The U.N. World Health Organization says prevention needs to focus on small-scale farming- where there is a close mingling of humans, pigs, chickens, and ducks in backyard farms.
Peter Cordingley, the WHO's spokesman for the Western Pacific, says changes are also needed in traditional wet markets. "There are wild animals and they're slaughtered on the spot and there's guts and stuff on the floor. In the past I think that's been culturally acceptable, but in these days of emerging disease quite clearly it's not appropriate anymore so we're looking to have actions on that front as well," he said.
Health experts say these practices boost the risk the bird flu virus and the human flu virus could mix and mutate into a form more easily transmitted to humans.
They agree the virus is unpredictable. For example, in areas of Southeast Asia there are ducks infected with the virus that show no symptoms, but excrete the virus, possibly infecting chickens.
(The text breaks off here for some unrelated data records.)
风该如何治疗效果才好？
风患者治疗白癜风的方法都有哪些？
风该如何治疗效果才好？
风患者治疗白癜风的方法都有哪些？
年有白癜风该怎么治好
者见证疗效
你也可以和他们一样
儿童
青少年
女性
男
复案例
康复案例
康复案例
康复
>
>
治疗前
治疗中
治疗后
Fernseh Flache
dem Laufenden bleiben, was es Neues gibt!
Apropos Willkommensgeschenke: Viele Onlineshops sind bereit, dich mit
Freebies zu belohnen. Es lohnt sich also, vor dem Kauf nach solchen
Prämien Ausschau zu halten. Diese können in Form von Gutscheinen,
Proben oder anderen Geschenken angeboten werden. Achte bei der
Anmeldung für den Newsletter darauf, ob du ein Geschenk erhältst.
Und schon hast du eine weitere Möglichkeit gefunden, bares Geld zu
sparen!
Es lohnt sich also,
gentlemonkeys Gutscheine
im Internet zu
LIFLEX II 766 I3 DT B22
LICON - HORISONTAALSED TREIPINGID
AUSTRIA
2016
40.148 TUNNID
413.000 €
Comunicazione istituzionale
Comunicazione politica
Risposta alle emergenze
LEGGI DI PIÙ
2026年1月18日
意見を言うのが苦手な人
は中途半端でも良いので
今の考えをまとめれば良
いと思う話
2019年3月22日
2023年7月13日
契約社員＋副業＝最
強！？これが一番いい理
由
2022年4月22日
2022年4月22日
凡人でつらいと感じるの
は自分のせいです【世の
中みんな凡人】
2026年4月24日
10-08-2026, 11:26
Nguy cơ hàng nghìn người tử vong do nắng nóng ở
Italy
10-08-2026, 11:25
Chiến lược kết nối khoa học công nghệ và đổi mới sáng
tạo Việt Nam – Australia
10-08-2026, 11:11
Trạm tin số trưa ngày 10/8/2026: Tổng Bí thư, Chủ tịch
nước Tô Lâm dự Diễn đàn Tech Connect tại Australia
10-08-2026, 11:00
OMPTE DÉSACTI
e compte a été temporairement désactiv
At the same time, in China's remote Qinghai Province, 6,000 migratory birds - which are supposed to carry the virus but show no symptoms - suddenly dropped dead last month.
Mr. Cordingley said this is confusing. "So what's going on? Do we have different viruses? One in China and one in Southeast Asia? This virus is puzzling us," he said.
The World Health Organization has conducted studies in Vietnam, where the majority of human cases have sprung up. Mr. Cordingley says, luckily, the evidence suggests there is time to stem a human epidemic. "Basically it's still a big and growing problem, but indications that we'd had that it was getting a lot worse very quickly - that wasn't the case. Basically we're exactly at the same place as we were before…the threat has grown by the month this year, we still think it's a very serious threat to global health," he said.
U.N. health experts at the summit are calling on regional governments now to devote more money and resources to combat the spread of the virus.